• _EXERCISE OBJECTIVE_: The result should be every line in the data below that carries the string "prostatitis".

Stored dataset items
____________________

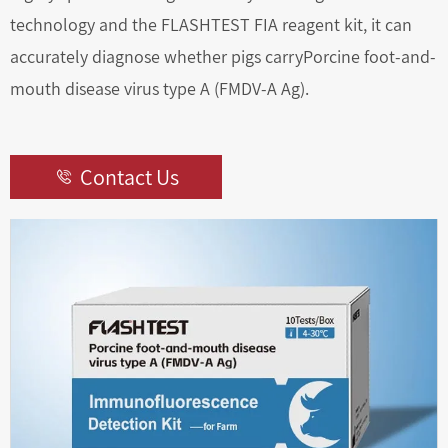
technology and the FLASHTEST FIA reagent kit, it can
accurately diagnose whether pigs carryPorcine foot-and-
mouth disease virus type A (FMDV-A Ag).
Contact Us

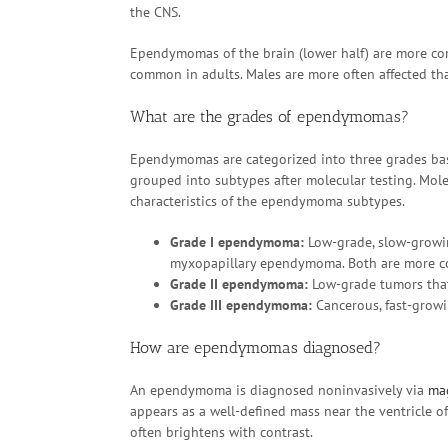
the CNS.
Ependymomas of the brain (lower half) are more c
common in adults. Males are more often affected th
What are the grades of ependymomas?
Ependymomas are categorized into three grades base
grouped into subtypes after molecular testing. Mole
characteristics of the ependymoma subtypes.
Grade I ependymoma:
Low-grade, slow-grow
myxopapillary ependymoma. Both are more co
Grade II ependymoma:
Low-grade tumors that 
Grade III ependymoma:
Cancerous, fast-grow
How are ependymomas diagnosed?
An ependymoma is diagnosed noninvasively via
ma
appears as a well-defined mass near the ventricle of
often brightens with contrast.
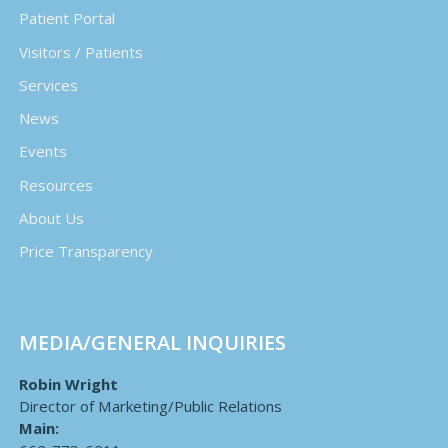
Patient Portal
Visitors / Patients
Services
News
Events
Resources
About Us
Price Transparency
MEDIA/GENERAL INQUIRIES
Robin Wright
Director of Marketing/Public Relations
Main:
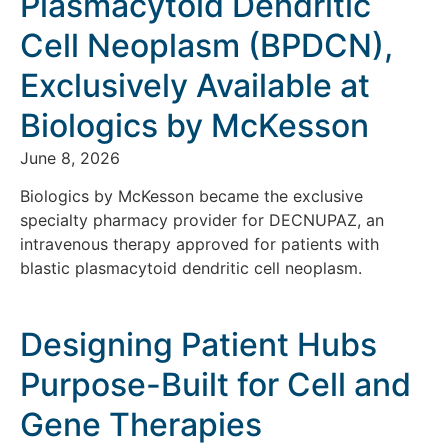
Plasmacytoid Dendritic
Cell Neoplasm (BPDCN),
Exclusively Available at
Biologics by McKesson
June 8, 2026
Biologics by McKesson became the exclusive
specialty pharmacy provider for DECNUPAZ, an
intravenous therapy approved for patients with
blastic plasmacytoid dendritic cell neoplasm.
Designing Patient Hubs
Purpose-Built for Cell and
Gene Therapies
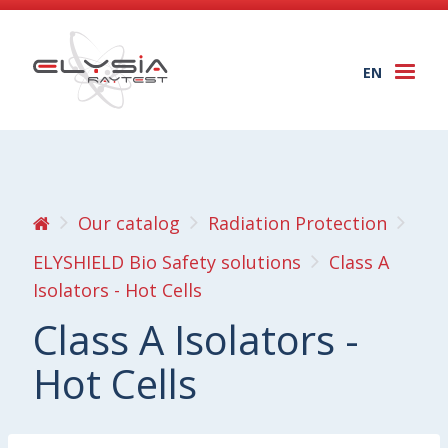
EN
Togg
navi
Our catalog
Radiation Protection
ELYSHIELD Bio Safety solutions
Class A
Isolators - Hot Cells
Class A Isolators -
Hot Cells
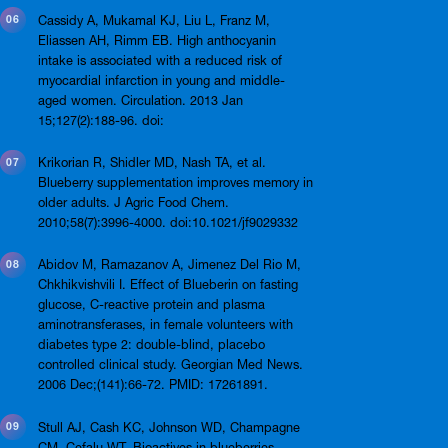
Cassidy A, Mukamal KJ, Liu L, Franz M,
Eliassen AH, Rimm EB. High anthocyanin
intake is associated with a reduced risk of
myocardial infarction in young and middle-
aged women. Circulation. 2013 Jan
15;127(2):188-96. doi:
Krikorian R, Shidler MD, Nash TA, et al.
Blueberry supplementation improves memory in
older adults. J Agric Food Chem.
2010;58(7):3996-4000. doi:10.1021/jf9029332
Abidov M, Ramazanov A, Jimenez Del Rio M,
Chkhikvishvili I. Effect of Blueberin on fasting
glucose, C-reactive protein and plasma
aminotransferases, in female volunteers with
diabetes type 2: double-blind, placebo
controlled clinical study. Georgian Med News.
2006 Dec;(141):66-72. PMID: 17261891.
Stull AJ, Cash KC, Johnson WD, Champagne
CM, Cefalu WT. Bioactives in blueberries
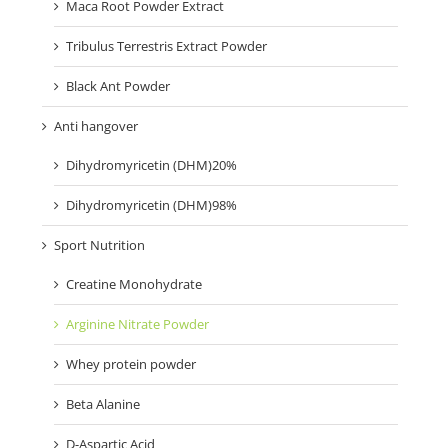
Maca Root Powder Extract
Tribulus Terrestris Extract Powder
Black Ant Powder
Anti hangover
Dihydromyricetin (DHM)20%
Dihydromyricetin (DHM)98%
Sport Nutrition
Creatine Monohydrate
Arginine Nitrate Powder
Whey protein powder
Beta Alanine
D-Aspartic Acid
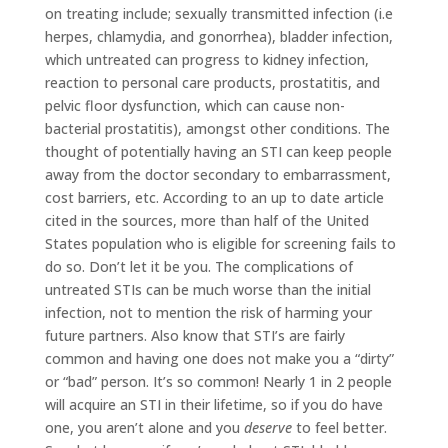
on treating include; sexually transmitted infection (i.e
herpes, chlamydia, and gonorrhea), bladder infection,
which untreated can progress to kidney infection,
reaction to personal care products, prostatitis, and
pelvic floor dysfunction, which can cause non-
bacterial prostatitis), amongst other conditions. The
thought of potentially having an STI can keep people
away from the doctor secondary to embarrassment,
cost barriers, etc. According to an up to date article
cited in the sources, more than half of the United
States population who is eligible for screening fails to
do so. Don’t let it be you. The complications of
untreated STIs can be much worse than the initial
infection, not to mention the risk of harming your
future partners. Also know that STI’s are fairly
common and having one does not make you a “dirty”
or “bad” person. It’s so common! Nearly 1 in 2 people
will acquire an STI in their lifetime, so if you do have
one, you aren’t alone and you
deserve
to feel better.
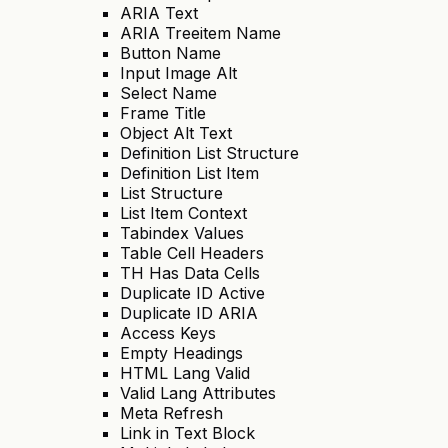
ARIA Text
ARIA Treeitem Name
Button Name
Input Image Alt
Select Name
Frame Title
Object Alt Text
Definition List Structure
Definition List Item
List Structure
List Item Context
Tabindex Values
Table Cell Headers
TH Has Data Cells
Duplicate ID Active
Duplicate ID ARIA
Access Keys
Empty Headings
HTML Lang Valid
Valid Lang Attributes
Meta Refresh
Link in Text Block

____________________

• _EXERCISE RESULT_:
reaction to personal care products, prostatitis, and
bacterial prostatitis), amongst other conditions. The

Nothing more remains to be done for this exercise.